Records drawn from a dataset
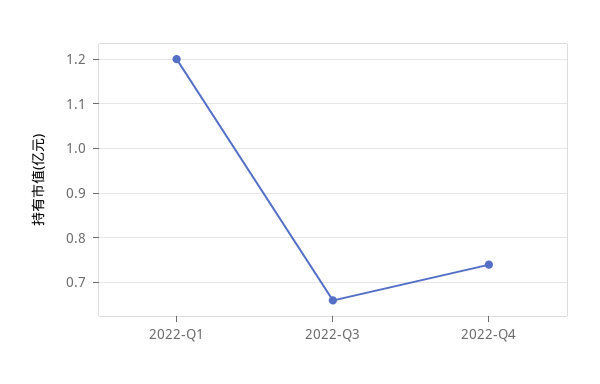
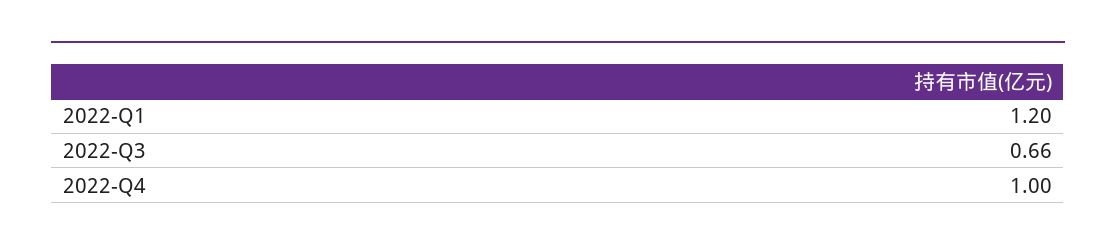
2022-Q4: 0.75 -> 1

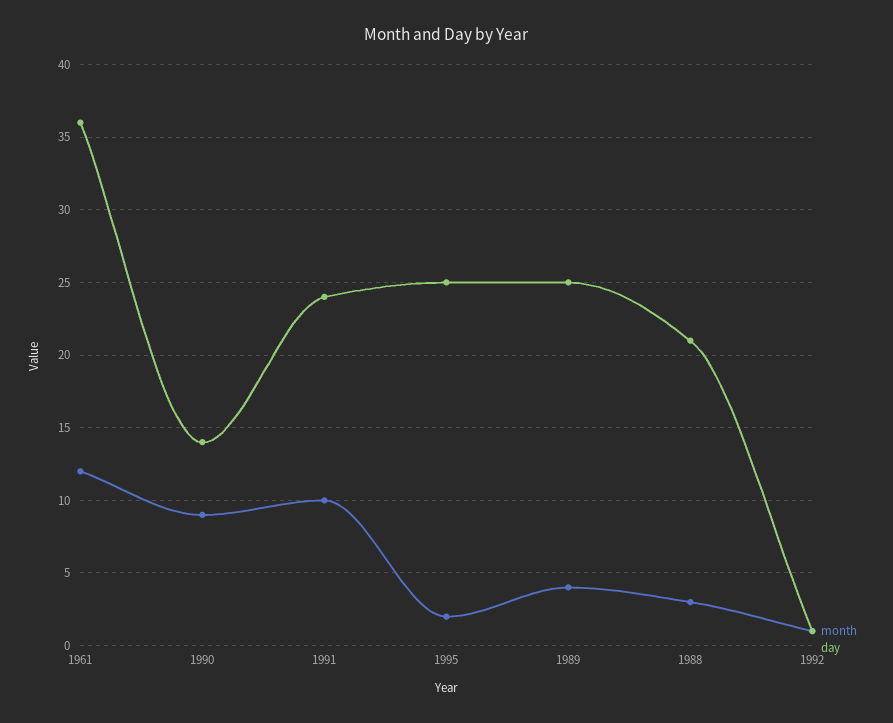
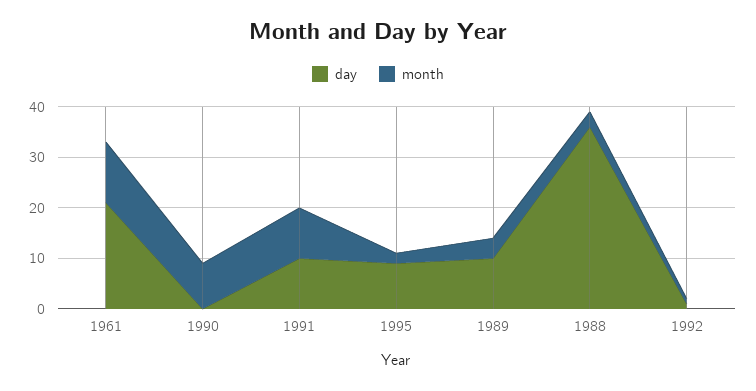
day, 1961: 36 -> 20
day, 1990: 14 -> 0
day, 1991: 24 -> 10
day, 1995: 25 -> 10
day, 1989: 25 -> 10
day, 1988: 21 -> 35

• **Problem to solve**
Apart from the images, every line above is to be given again exactly.

• **Solution to this exercise**
2022-Q4: 0.75 -> 1

day, 1961: 36 -> 20
day, 1990: 14 -> 0
day, 1991: 24 -> 10
day, 1995: 25 -> 10
day, 1989: 25 -> 10
day, 1988: 21 -> 35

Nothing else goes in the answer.